--- Data to process ---
+ + + + +
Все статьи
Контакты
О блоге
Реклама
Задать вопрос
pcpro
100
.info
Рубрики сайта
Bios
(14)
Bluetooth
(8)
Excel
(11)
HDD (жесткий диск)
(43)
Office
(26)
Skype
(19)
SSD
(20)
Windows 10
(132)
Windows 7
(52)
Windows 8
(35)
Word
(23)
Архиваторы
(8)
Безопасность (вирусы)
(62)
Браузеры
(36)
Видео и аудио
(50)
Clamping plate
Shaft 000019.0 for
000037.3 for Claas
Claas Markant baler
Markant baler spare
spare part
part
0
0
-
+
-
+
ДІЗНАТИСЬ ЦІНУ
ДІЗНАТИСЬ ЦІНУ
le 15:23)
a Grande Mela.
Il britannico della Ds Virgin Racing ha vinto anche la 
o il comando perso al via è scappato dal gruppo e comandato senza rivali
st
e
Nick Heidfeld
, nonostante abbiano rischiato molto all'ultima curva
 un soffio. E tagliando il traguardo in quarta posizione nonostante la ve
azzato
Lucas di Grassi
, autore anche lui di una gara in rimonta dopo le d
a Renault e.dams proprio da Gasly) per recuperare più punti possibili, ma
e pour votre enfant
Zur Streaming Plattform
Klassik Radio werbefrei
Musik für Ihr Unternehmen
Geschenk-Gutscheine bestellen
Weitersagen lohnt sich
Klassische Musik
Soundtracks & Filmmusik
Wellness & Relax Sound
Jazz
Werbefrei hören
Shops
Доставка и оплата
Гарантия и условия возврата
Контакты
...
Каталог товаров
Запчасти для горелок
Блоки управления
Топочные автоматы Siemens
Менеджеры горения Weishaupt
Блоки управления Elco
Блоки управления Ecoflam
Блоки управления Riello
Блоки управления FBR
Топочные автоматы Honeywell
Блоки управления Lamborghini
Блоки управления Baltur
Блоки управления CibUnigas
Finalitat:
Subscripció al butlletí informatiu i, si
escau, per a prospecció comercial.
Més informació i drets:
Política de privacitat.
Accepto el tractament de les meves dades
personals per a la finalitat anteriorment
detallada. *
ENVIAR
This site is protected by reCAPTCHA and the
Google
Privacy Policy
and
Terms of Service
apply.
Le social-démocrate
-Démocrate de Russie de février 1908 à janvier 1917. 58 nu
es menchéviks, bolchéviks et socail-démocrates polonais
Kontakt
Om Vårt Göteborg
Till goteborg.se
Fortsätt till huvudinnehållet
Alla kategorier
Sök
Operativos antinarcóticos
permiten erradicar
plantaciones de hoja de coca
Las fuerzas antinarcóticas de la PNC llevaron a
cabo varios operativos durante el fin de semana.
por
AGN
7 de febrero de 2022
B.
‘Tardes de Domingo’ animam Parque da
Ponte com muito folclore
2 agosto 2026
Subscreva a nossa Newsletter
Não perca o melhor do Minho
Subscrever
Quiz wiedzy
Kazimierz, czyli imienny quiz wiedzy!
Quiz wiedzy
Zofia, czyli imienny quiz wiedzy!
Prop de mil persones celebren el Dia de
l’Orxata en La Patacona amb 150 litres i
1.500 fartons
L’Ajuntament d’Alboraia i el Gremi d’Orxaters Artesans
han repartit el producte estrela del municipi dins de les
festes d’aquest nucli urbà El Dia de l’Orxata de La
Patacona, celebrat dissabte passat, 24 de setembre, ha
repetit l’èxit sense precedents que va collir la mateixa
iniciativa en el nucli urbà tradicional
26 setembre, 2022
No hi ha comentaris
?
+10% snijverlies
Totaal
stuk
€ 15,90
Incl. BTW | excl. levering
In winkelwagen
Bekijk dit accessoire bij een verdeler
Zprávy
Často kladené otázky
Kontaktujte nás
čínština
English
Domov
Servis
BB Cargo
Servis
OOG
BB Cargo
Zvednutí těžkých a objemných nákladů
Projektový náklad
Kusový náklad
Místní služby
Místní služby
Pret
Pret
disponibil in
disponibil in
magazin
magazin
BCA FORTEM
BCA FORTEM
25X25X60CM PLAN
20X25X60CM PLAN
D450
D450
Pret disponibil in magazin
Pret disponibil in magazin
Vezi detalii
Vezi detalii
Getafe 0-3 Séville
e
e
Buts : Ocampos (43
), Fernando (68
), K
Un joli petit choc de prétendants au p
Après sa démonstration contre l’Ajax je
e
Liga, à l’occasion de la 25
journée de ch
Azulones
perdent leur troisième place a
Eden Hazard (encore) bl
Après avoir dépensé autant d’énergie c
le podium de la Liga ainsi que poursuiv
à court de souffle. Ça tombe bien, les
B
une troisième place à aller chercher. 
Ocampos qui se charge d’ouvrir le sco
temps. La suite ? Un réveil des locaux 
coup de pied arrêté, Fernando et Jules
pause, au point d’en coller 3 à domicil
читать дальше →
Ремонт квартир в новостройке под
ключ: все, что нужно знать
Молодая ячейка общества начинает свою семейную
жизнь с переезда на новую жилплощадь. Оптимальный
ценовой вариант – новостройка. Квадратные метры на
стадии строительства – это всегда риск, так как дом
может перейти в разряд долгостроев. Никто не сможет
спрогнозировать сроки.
+ + + + +
--- Required work ---
All of the material above needs to be retyped word for word.

--- Answer section ---
Все статьи
Контакты
О блоге
Реклама
Задать вопрос
pcpro
100
.info
Рубрики сайта
Bios
(14)
Bluetooth
(8)
Excel
(11)
HDD (жесткий диск)
(43)
Office
(26)
Skype
(19)
SSD
(20)
Windows 10
(132)
Windows 7
(52)
Windows 8
(35)
Word
(23)
Архиваторы
(8)
Безопасность (вирусы)
(62)
Браузеры
(36)
Видео и аудио
(50)
Clamping plate
Shaft 000019.0 for
000037.3 for Claas
Claas Markant baler
Markant baler spare
spare part
part
0
0
-
+
-
+
ДІЗНАТИСЬ ЦІНУ
ДІЗНАТИСЬ ЦІНУ
le 15:23)
a Grande Mela.
Il britannico della Ds Virgin Racing ha vinto anche la 
o il comando perso al via è scappato dal gruppo e comandato senza rivali
st
e
Nick Heidfeld
, nonostante abbiano rischiato molto all'ultima curva
 un soffio. E tagliando il traguardo in quarta posizione nonostante la ve
azzato
Lucas di Grassi
, autore anche lui di una gara in rimonta dopo le d
a Renault e.dams proprio da Gasly) per recuperare più punti possibili, ma
e pour votre enfant
Zur Streaming Plattform
Klassik Radio werbefrei
Musik für Ihr Unternehmen
Geschenk-Gutscheine bestellen
Weitersagen lohnt sich
Klassische Musik
Soundtracks & Filmmusik
Wellness & Relax Sound
Jazz
Werbefrei hören
Shops
Доставка и оплата
Гарантия и условия возврата
Контакты
...
Каталог товаров
Запчасти для горелок
Блоки управления
Топочные автоматы Siemens
Менеджеры горения Weishaupt
Блоки управления Elco
Блоки управления Ecoflam
Блоки управления Riello
Блоки управления FBR
Топочные автоматы Honeywell
Блоки управления Lamborghini
Блоки управления Baltur
Блоки управления CibUnigas
Finalitat:
Subscripció al butlletí informatiu i, si
escau, per a prospecció comercial.
Més informació i drets:
Política de privacitat.
Accepto el tractament de les meves dades
personals per a la finalitat anteriorment
detallada. *
ENVIAR
This site is protected by reCAPTCHA and the
Google
Privacy Policy
and
Terms of Service
apply.
Le social-démocrate
-Démocrate de Russie de février 1908 à janvier 1917. 58 nu
es menchéviks, bolchéviks et socail-démocrates polonais
Kontakt
Om Vårt Göteborg
Till goteborg.se
Fortsätt till huvudinnehållet
Alla kategorier
Sök
Operativos antinarcóticos
permiten erradicar
plantaciones de hoja de coca
Las fuerzas antinarcóticas de la PNC llevaron a
cabo varios operativos durante el fin de semana.
por
AGN
7 de febrero de 2022
B.
‘Tardes de Domingo’ animam Parque da
Ponte com muito folclore
2 agosto 2026
Subscreva a nossa Newsletter
Não perca o melhor do Minho
Subscrever
Quiz wiedzy
Kazimierz, czyli imienny quiz wiedzy!
Quiz wiedzy
Zofia, czyli imienny quiz wiedzy!
Prop de mil persones celebren el Dia de
l’Orxata en La Patacona amb 150 litres i
1.500 fartons
L’Ajuntament d’Alboraia i el Gremi d’Orxaters Artesans
han repartit el producte estrela del municipi dins de les
festes d’aquest nucli urbà El Dia de l’Orxata de La
Patacona, celebrat dissabte passat, 24 de setembre, ha
repetit l’èxit sense precedents que va collir la mateixa
iniciativa en el nucli urbà tradicional
26 setembre, 2022
No hi ha comentaris
?
+10% snijverlies
Totaal
stuk
€ 15,90
Incl. BTW | excl. levering
In winkelwagen
Bekijk dit accessoire bij een verdeler
Zprávy
Často kladené otázky
Kontaktujte nás
čínština
English
Domov
Servis
BB Cargo
Servis
OOG
BB Cargo
Zvednutí těžkých a objemných nákladů
Projektový náklad
Kusový náklad
Místní služby
Místní služby
Pret
Pret
disponibil in
disponibil in
magazin
magazin
BCA FORTEM
BCA FORTEM
25X25X60CM PLAN
20X25X60CM PLAN
D450
D450
Pret disponibil in magazin
Pret disponibil in magazin
Vezi detalii
Vezi detalii
Getafe 0-3 Séville
e
e
Buts : Ocampos (43
), Fernando (68
), K
Un joli petit choc de prétendants au p
Après sa démonstration contre l’Ajax je
e
Liga, à l’occasion de la 25
journée de ch
Azulones
perdent leur troisième place a
Eden Hazard (encore) bl
Après avoir dépensé autant d’énergie c
le podium de la Liga ainsi que poursuiv
à court de souffle. Ça tombe bien, les
B
une troisième place à aller chercher. 
Ocampos qui se charge d’ouvrir le sco
temps. La suite ? Un réveil des locaux 
coup de pied arrêté, Fernando et Jules
pause, au point d’en coller 3 à domicil
читать дальше →
Ремонт квартир в новостройке под
ключ: все, что нужно знать
Молодая ячейка общества начинает свою семейную
жизнь с переезда на новую жилплощадь. Оптимальный
ценовой вариант – новостройка. Квадратные метры на
стадии строительства – это всегда риск, так как дом
может перейти в разряд долгостроев. Никто не сможет
спрогнозировать сроки.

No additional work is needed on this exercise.